When telling of his experience, Dale will certainly mention the two salmon he caught in four casts to start off the third day on the river, but might neglect the day he lost five lures on rocks, logs and whatever else he could snag.

He shouldn’t feel bad, because if you’re not getting snagged, you’re not fishing.

On Tuesday morning at the Klawock River I flipped the bail then had the line slip off my finger as I drew the rod behind me. Sometimes I wonder how I catch any fish at all.

Two anecdotes that will probably be consistently told by the four of us will not be about fishing at all, but rather the second most important items behind salmon — food and coffee.
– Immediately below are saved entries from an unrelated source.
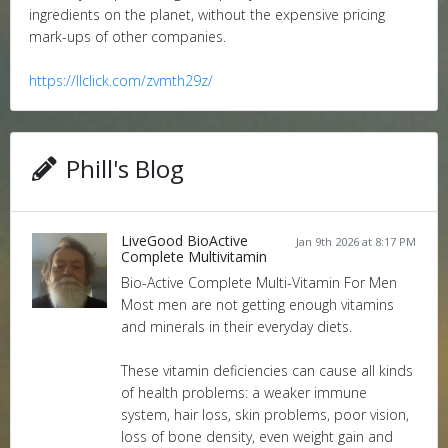
ingredients on the planet, without the expensive pricing
mark-ups of other companies.
https://llclick.com/zvmth29z/
Phill's Blog
LiveGood BioActive
Jan 9th 2026 at 8:17 PM
Complete Multivitamin
Bio-Active Complete Multi-Vitamin For Men
Most men are not getting enough vitamins
and minerals in their everyday diets.
These vitamin deficiencies can cause all kinds
of health problems: a weaker immune
system, hair loss, skin problems, poor vision,
loss of bone density, even weight gain and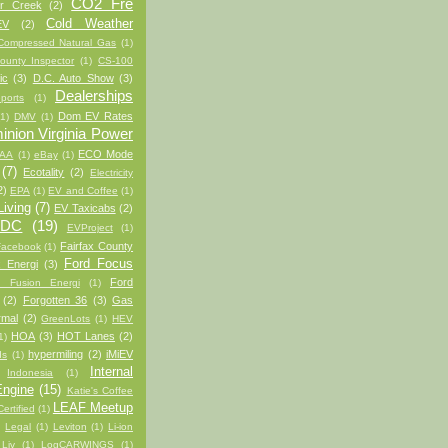
CO2 Fre
er Creek
(2)
Cold Weather
EV
(2)
Compressed Natural Gas
(1)
ounty Inspector
(1)
CS-100
ic
(3)
D.C. Auto Show
(3)
Dealerships
ports
(1)
Dom EV Rates
(1)
DMV
(1)
nion Virginia Power
ECO Mode
AA
(1)
eBay
(1)
(7)
Ecotality
(2)
Electricity
2)
EPA
(1)
EV and Coffee
(1)
iving
(7)
EV Taxicabs
(2)
/DC
(19)
EVProject
(1)
Fairfax County
Facebook
(1)
Ford Focus
 Energi
(3)
Ford
d Fusion Energi
(1)
(2)
Forgotten 36
(3)
Gas
rmal
(2)
GreenLots
(1)
HEV
HOA
(3)
HOT Lanes
(2)
1)
hypermiling
(2)
iMiEV
ds
(1)
Internal
Indonesia
(1)
ngine
(15)
Katie's Coffee
LEAF Meetup
ertified
(1)
)
Legal
(1)
Leviton
(1)
Li-ion
 Liv
(1)
LogCARWINGS
(1)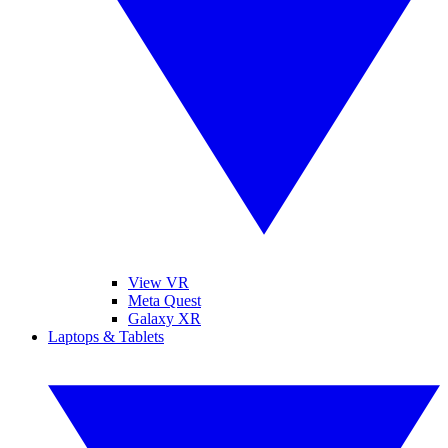
View VR
Meta Quest
Galaxy XR
Laptops & Tablets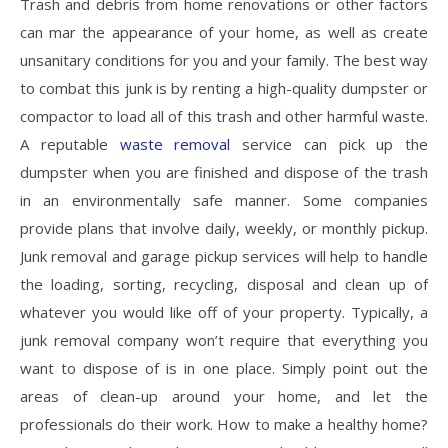
Trash and debris from home renovations or other factors
can mar the appearance of your home, as well as create
unsanitary conditions for you and your family. The best way
to combat this junk is by renting a high-quality dumpster or
compactor to load all of this trash and other harmful waste.
A reputable
waste removal
service can pick up the
dumpster when you are finished and dispose of the trash
in an environmentally safe manner. Some companies
provide plans that involve daily, weekly, or monthly pickup.
Junk removal and garage pickup services will help to handle
the loading, sorting, recycling, disposal and clean up of
whatever you would like off of your property. Typically, a
junk removal company won’t require that everything you
want to dispose of is in one place. Simply point out the
areas of clean-up around your home, and let the
professionals do their work. How to make a healthy home?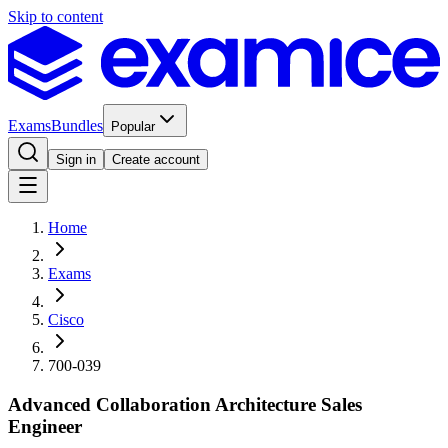
Skip to content
Exams
Bundles
Popular
Sign in
Create account
Home
Exams
Cisco
700-039
Advanced Collaboration Architecture Sales
Engineer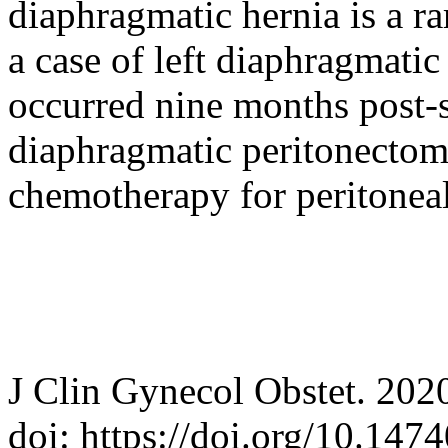
diaphragmatic hernia is a ra
a case of left diaphragmatic
occurred nine months post-s
diaphragmatic peritonectom
chemotherapy for peritoneal
J Clin Gynecol Obstet. 202
doi: https://doi.org/10.147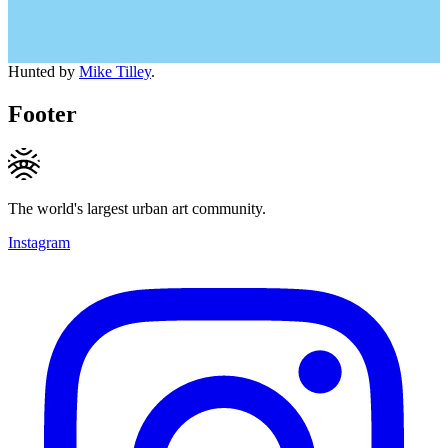
Hunted by
Mike Tilley
.
Footer
The world's largest urban art community.
Instagram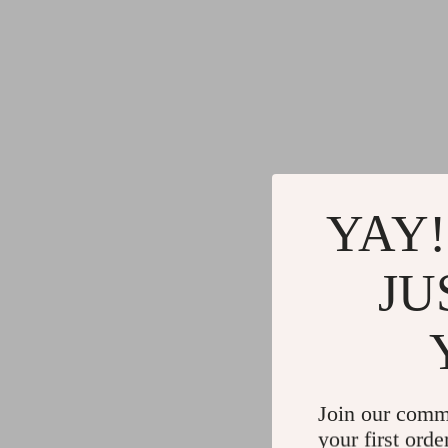
YAY!
JU
Join our comm
your first orde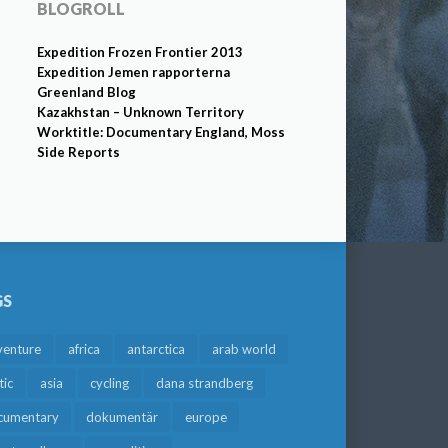
BLOGROLL
Expedition Frozen Frontier 2013
Expedition Jemen rapporterna
Greenland Blog
Kazakhstan – Unknown Territory
Worktitle: Documentary England, Moss
Side Reports
GS
venture
africa
antarctica
arab world
tic
asia
cycling
dana strandberg
cumentary
dokumentär
europe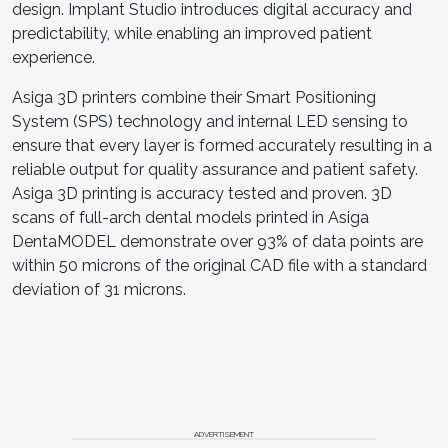
design. Implant Studio introduces digital accuracy and
predictability, while enabling an improved patient
experience.
Asiga 3D printers combine their Smart Positioning
System (SPS) technology and internal LED sensing to
ensure that every layer is formed accurately resulting in a
reliable output for quality assurance and patient safety.
Asiga 3D printing is accuracy tested and proven. 3D
scans of full-arch dental models printed in Asiga
DentaMODEL demonstrate over 93% of data points are
within 50 microns of the original CAD file with a standard
deviation of 31 microns.
ADVERTISEMENT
Brian, being completely enraptured by the feeling of a salmon hitting his lure, suggested a 4 a.m. start to our third day of fishing. He landed two the previous day, and even brained one by himself.

So that night, though we were out of coffee, and low on cereal, we went to Papa’s Pizza for ice cream then came home for fresh rainbow trout and shrimp for dinner instead of going to the store. It was clearly a risk since Scott has had more days catching salmon than days without coffee.

It was 4:42 when we rolled toward Black Bear Store, about a block from my house if my town used blocks to express measurement or grid the city. I saw the neon “OPEN” illuminated and rejoiced.

There would be coffee. Scott would not be grumpy.

He was the first to fill his foam cup and walk to the counter next to the sign that reads: Shoplifters will be shot and eaten.

As I walked toward the counter with mine, he opened his wallet and was interrupted.

“It’s free.”

“What?”

“It’s free coffee Friday.”

Scott turned to Brian and I, then thanked Jesus. On a day he thought there would be no coffee, he ended up with free coffee.

The lady behind the counter laughed.

That morning I caught one fish, then told Scott to take my spot. Once we switched, I caught one where he had just stood. Scott will certainly entertain all who will listen about that one.

I felt a little bad, until he hooked and landed five over the next hour.

The last one continued to flip around on shore even after solid whacks, so I decided to gut the thing to ease any sort of suffering it might be unnecessarily, and unintentionally enduring.

Everything went as planned; with the exception of the heart still beating after it had been removed from the fish. I showed it to Scott who was fascinated with its rhythmic thumping in my hand.

Brian and Dale showed up, prematurely leaving their spot due to slow fishing just in time to see the heart still beating after three minutes.

I put the heart down on a rock and still the thing pumped diligently.

The other heart stories will probably differ a bit, so you might want to ask all three.